Rewrite the text of each item below, replacing "read more" with "continue reading" and leaving everything else unchanged.

**Source information**
--*--
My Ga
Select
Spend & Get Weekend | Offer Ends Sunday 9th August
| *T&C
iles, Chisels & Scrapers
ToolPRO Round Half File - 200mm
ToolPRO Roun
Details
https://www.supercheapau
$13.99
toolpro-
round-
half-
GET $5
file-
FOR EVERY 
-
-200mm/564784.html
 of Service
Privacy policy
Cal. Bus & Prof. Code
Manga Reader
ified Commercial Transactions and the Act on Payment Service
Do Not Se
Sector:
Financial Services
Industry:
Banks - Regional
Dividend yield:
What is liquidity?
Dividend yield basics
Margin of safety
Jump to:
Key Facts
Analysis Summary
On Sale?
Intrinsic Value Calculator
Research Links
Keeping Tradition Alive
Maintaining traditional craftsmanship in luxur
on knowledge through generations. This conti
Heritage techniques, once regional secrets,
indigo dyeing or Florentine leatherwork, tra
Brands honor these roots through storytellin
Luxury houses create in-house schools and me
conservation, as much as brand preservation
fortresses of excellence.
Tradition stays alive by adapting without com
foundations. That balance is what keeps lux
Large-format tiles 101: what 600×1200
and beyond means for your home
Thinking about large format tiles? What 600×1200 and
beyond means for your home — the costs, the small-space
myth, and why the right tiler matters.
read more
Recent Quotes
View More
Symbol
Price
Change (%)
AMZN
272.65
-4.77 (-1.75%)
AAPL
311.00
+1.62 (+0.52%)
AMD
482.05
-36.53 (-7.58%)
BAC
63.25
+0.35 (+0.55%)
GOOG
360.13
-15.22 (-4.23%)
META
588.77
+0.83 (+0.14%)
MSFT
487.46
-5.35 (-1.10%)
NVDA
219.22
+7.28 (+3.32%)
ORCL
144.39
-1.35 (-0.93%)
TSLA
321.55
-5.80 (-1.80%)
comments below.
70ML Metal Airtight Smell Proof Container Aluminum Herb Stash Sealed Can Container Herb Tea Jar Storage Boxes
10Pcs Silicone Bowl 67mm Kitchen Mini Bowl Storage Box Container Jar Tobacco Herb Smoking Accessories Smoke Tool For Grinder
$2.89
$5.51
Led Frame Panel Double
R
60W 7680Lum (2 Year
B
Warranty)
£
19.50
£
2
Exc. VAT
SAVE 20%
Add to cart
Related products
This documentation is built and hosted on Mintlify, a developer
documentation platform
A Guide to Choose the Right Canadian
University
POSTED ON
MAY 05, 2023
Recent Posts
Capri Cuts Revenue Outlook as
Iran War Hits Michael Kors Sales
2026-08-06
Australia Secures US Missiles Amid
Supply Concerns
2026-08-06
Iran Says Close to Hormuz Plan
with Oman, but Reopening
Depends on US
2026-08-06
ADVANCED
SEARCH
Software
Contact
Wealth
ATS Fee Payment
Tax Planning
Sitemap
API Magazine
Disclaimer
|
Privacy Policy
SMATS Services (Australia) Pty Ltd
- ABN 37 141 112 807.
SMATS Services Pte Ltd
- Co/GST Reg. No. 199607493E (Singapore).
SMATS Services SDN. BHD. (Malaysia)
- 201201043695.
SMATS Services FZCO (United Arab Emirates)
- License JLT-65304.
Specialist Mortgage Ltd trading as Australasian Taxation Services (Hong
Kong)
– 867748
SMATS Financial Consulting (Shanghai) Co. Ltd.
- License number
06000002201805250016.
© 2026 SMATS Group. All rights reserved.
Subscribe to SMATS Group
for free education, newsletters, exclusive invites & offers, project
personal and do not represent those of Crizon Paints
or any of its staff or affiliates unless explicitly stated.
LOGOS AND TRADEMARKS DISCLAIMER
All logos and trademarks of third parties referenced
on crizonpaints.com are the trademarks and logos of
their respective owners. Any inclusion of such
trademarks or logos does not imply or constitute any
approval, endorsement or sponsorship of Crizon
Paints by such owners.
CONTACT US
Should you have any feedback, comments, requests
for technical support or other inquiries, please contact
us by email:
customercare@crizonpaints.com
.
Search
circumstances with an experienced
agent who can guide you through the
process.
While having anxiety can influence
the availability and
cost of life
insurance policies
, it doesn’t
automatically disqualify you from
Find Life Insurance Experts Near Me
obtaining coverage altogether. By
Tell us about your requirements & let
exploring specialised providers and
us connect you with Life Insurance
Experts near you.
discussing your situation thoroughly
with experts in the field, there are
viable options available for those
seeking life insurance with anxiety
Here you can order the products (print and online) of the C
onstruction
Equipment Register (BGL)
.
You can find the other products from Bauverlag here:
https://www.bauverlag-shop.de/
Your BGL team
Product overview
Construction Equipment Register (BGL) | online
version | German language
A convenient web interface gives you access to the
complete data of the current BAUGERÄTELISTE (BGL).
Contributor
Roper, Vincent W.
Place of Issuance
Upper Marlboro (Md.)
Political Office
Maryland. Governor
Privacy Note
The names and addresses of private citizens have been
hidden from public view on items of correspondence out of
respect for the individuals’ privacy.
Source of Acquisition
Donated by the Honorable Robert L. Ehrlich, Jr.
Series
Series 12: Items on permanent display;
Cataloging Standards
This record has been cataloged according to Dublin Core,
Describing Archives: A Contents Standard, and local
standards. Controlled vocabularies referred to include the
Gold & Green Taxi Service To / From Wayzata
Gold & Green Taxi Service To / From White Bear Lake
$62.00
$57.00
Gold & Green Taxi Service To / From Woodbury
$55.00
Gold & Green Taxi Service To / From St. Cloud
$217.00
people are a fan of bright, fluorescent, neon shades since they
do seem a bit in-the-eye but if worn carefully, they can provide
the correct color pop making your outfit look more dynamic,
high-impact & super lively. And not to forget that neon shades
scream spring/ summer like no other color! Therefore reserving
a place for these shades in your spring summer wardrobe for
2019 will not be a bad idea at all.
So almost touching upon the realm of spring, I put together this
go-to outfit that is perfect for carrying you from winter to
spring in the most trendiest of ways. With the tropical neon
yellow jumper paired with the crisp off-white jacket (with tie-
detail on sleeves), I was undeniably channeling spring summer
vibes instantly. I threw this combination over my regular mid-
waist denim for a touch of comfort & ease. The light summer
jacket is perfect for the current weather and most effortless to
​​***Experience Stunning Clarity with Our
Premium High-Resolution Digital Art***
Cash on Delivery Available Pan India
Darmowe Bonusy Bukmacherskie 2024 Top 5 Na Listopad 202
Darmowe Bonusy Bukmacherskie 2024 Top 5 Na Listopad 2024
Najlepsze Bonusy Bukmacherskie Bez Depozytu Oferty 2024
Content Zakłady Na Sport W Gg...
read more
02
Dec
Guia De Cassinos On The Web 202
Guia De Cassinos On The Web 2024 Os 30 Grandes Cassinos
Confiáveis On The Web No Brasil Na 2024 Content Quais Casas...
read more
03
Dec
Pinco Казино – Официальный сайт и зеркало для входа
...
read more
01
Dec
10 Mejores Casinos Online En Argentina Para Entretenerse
--*--
**Answer box**
My Ga
Select
Spend & Get Weekend | Offer Ends Sunday 9th August
| *T&C
iles, Chisels & Scrapers
ToolPRO Round Half File - 200mm
ToolPRO Roun
Details
https://www.supercheapau
$13.99
toolpro-
round-
half-
GET $5
file-
FOR EVERY 
-
-200mm/564784.html
 of Service
Privacy policy
Cal. Bus & Prof. Code
Manga Reader
ified Commercial Transactions and the Act on Payment Service
Do Not Se
Sector:
Financial Services
Industry:
Banks - Regional
Dividend yield:
What is liquidity?
Dividend yield basics
Margin of safety
Jump to:
Key Facts
Analysis Summary
On Sale?
Intrinsic Value Calculator
Research Links
Keeping Tradition Alive
Maintaining traditional craftsmanship in luxur
on knowledge through generations. This conti
Heritage techniques, once regional secrets,
indigo dyeing or Florentine leatherwork, tra
Brands honor these roots through storytellin
Luxury houses create in-house schools and me
conservation, as much as brand preservation
fortresses of excellence.
Tradition stays alive by adapting without com
foundations. That balance is what keeps lux
Large-format tiles 101: what 600×1200
and beyond means for your home
Thinking about large format tiles? What 600×1200 and
beyond means for your home — the costs, the small-space
myth, and why the right tiler matters.
continue reading
Recent Quotes
View More
Symbol
Price
Change (%)
AMZN
272.65
-4.77 (-1.75%)
AAPL
311.00
+1.62 (+0.52%)
AMD
482.05
-36.53 (-7.58%)
BAC
63.25
+0.35 (+0.55%)
GOOG
360.13
-15.22 (-4.23%)
META
588.77
+0.83 (+0.14%)
MSFT
487.46
-5.35 (-1.10%)
NVDA
219.22
+7.28 (+3.32%)
ORCL
144.39
-1.35 (-0.93%)
TSLA
321.55
-5.80 (-1.80%)
comments below.
70ML Metal Airtight Smell Proof Container Aluminum Herb Stash Sealed Can Container Herb Tea Jar Storage Boxes
10Pcs Silicone Bowl 67mm Kitchen Mini Bowl Storage Box Container Jar Tobacco Herb Smoking Accessories Smoke Tool For Grinder
$2.89
$5.51
Led Frame Panel Double
R
60W 7680Lum (2 Year
B
Warranty)
£
19.50
£
2
Exc. VAT
SAVE 20%
Add to cart
Related products
This documentation is built and hosted on Mintlify, a developer
documentation platform
A Guide to Choose the Right Canadian
University
POSTED ON
MAY 05, 2023
Recent Posts
Capri Cuts Revenue Outlook as
Iran War Hits Michael Kors Sales
2026-08-06
Australia Secures US Missiles Amid
Supply Concerns
2026-08-06
Iran Says Close to Hormuz Plan
with Oman, but Reopening
Depends on US
2026-08-06
ADVANCED
SEARCH
Software
Contact
Wealth
ATS Fee Payment
Tax Planning
Sitemap
API Magazine
Disclaimer
|
Privacy Policy
SMATS Services (Australia) Pty Ltd
- ABN 37 141 112 807.
SMATS Services Pte Ltd
- Co/GST Reg. No. 199607493E (Singapore).
SMATS Services SDN. BHD. (Malaysia)
- 201201043695.
SMATS Services FZCO (United Arab Emirates)
- License JLT-65304.
Specialist Mortgage Ltd trading as Australasian Taxation Services (Hong
Kong)
– 867748
SMATS Financial Consulting (Shanghai) Co. Ltd.
- License number
06000002201805250016.
© 2026 SMATS Group. All rights reserved.
Subscribe to SMATS Group
for free education, newsletters, exclusive invites & offers, project
personal and do not represent those of Crizon Paints
or any of its staff or affiliates unless explicitly stated.
LOGOS AND TRADEMARKS DISCLAIMER
All logos and trademarks of third parties referenced
on crizonpaints.com are the trademarks and logos of
their respective owners. Any inclusion of such
trademarks or logos does not imply or constitute any
approval, endorsement or sponsorship of Crizon
Paints by such owners.
CONTACT US
Should you have any feedback, comments, requests
for technical support or other inquiries, please contact
us by email:
customercare@crizonpaints.com
.
Search
circumstances with an experienced
agent who can guide you through the
process.
While having anxiety can influence
the availability and
cost of life
insurance policies
, it doesn’t
automatically disqualify you from
Find Life Insurance Experts Near Me
obtaining coverage altogether. By
Tell us about your requirements & let
exploring specialised providers and
us connect you with Life Insurance
Experts near you.
discussing your situation thoroughly
with experts in the field, there are
viable options available for those
seeking life insurance with anxiety
Here you can order the products (print and online) of the C
onstruction
Equipment Register (BGL)
.
You can find the other products from Bauverlag here:
https://www.bauverlag-shop.de/
Your BGL team
Product overview
Construction Equipment Register (BGL) | online
version | German language
A convenient web interface gives you access to the
complete data of the current BAUGERÄTELISTE (BGL).
Contributor
Roper, Vincent W.
Place of Issuance
Upper Marlboro (Md.)
Political Office
Maryland. Governor
Privacy Note
The names and addresses of private citizens have been
hidden from public view on items of correspondence out of
respect for the individuals’ privacy.
Source of Acquisition
Donated by the Honorable Robert L. Ehrlich, Jr.
Series
Series 12: Items on permanent display;
Cataloging Standards
This record has been cataloged according to Dublin Core,
Describing Archives: A Contents Standard, and local
standards. Controlled vocabularies referred to include the
Gold & Green Taxi Service To / From Wayzata
Gold & Green Taxi Service To / From White Bear Lake
$62.00
$57.00
Gold & Green Taxi Service To / From Woodbury
$55.00
Gold & Green Taxi Service To / From St. Cloud
$217.00
people are a fan of bright, fluorescent, neon shades since they
do seem a bit in-the-eye but if worn carefully, they can provide
the correct color pop making your outfit look more dynamic,
high-impact & super lively. And not to forget that neon shades
scream spring/ summer like no other color! Therefore reserving
a place for these shades in your spring summer wardrobe for
2019 will not be a bad idea at all.
So almost touching upon the realm of spring, I put together this
go-to outfit that is perfect for carrying you from winter to
spring in the most trendiest of ways. With the tropical neon
yellow jumper paired with the crisp off-white jacket (with tie-
detail on sleeves), I was undeniably channeling spring summer
vibes instantly. I threw this combination over my regular mid-
waist denim for a touch of comfort & ease. The light summer
jacket is perfect for the current weather and most effortless to
​​***Experience Stunning Clarity with Our
Premium High-Resolution Digital Art***
Cash on Delivery Available Pan India
Darmowe Bonusy Bukmacherskie 2024 Top 5 Na Listopad 202
Darmowe Bonusy Bukmacherskie 2024 Top 5 Na Listopad 2024
Najlepsze Bonusy Bukmacherskie Bez Depozytu Oferty 2024
Content Zakłady Na Sport W Gg...
continue reading
02
Dec
Guia De Cassinos On The Web 202
Guia De Cassinos On The Web 2024 Os 30 Grandes Cassinos
Confiáveis On The Web No Brasil Na 2024 Content Quais Casas...
continue reading
03
Dec
Pinco Казино – Официальный сайт и зеркало для входа
...
continue reading
01
Dec
10 Mejores Casinos Online En Argentina Para Entretenerse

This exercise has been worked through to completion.